### REQUEST
Find every line in the records that contains the string "text", matching case, and copy each of those lines in full.

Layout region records
========

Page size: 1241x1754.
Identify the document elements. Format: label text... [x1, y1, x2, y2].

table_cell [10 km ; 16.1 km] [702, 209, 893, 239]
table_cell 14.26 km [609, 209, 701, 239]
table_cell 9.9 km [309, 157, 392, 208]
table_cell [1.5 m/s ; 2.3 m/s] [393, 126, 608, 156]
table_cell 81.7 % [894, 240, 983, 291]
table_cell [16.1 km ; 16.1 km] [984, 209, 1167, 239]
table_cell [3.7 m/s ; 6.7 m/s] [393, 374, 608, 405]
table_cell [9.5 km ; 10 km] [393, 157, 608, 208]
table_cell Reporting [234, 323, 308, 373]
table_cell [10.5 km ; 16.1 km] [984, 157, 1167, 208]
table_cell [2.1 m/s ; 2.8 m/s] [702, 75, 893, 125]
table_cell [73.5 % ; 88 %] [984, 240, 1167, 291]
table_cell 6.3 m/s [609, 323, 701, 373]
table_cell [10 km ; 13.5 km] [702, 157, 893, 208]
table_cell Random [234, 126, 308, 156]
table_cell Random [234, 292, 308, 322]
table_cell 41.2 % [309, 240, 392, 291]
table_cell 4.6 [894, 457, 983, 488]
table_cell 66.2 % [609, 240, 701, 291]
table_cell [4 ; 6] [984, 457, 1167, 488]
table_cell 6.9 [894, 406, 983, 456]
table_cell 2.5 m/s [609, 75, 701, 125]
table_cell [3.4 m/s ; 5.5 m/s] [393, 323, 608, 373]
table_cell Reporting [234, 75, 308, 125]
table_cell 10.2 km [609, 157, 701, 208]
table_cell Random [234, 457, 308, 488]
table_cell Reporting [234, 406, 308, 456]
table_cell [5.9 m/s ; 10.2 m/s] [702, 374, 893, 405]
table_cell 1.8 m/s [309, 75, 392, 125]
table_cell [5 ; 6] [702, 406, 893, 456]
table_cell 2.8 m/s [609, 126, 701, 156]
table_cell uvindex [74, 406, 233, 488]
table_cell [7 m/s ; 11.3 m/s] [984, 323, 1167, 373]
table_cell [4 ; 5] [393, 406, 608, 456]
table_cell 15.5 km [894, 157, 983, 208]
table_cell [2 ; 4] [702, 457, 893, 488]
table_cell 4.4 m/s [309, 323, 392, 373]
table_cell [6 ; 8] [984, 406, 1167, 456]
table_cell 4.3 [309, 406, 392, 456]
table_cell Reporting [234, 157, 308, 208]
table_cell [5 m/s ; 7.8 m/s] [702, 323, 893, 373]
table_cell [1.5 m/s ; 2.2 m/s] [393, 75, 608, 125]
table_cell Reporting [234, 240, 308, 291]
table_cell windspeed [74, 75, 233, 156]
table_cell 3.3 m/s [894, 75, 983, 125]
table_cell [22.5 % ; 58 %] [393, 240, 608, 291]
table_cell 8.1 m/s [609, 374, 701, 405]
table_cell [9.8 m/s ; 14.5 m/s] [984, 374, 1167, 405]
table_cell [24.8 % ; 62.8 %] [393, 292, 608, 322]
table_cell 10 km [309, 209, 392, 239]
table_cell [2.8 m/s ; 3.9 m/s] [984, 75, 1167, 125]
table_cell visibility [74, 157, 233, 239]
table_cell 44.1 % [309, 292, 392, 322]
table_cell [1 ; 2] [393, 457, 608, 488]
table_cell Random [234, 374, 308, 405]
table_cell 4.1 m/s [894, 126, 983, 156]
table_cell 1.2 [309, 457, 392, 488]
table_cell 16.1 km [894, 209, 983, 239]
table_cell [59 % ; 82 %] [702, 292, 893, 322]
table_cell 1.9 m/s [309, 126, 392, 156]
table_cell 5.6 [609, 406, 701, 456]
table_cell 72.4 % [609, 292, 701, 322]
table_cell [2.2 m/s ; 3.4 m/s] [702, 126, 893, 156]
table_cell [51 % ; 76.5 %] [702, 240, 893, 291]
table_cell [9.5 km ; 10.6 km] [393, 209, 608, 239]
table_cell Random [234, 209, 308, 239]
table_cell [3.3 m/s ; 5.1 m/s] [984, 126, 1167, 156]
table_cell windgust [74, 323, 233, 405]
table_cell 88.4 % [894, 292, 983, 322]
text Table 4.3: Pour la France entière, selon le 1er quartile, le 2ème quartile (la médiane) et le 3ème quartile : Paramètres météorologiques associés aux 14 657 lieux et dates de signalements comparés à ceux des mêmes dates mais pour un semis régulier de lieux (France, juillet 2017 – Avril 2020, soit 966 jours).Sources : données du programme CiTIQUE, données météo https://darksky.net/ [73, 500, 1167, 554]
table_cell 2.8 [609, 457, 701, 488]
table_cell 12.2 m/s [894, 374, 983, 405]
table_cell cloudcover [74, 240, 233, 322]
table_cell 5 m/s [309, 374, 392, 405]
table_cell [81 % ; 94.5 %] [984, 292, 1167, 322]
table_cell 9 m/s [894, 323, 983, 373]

========

### ANSWER TO THIS TASK
Identify the document elements. Format: label text... [x1, y1, x2, y2].
text Table 4.3: Pour la France entière, selon le 1er quartile, le 2ème quartile (la médiane) et le 3ème quartile : Paramètres météorologiques associés aux 14 657 lieux et dates de signalements comparés à ceux des mêmes dates mais pour un semis régulier de lieux (France, juillet 2017 – Avril 2020, soit 966 jours).Sources : données du programme CiTIQUE, données météo https://darksky.net/ [73, 500, 1167, 554]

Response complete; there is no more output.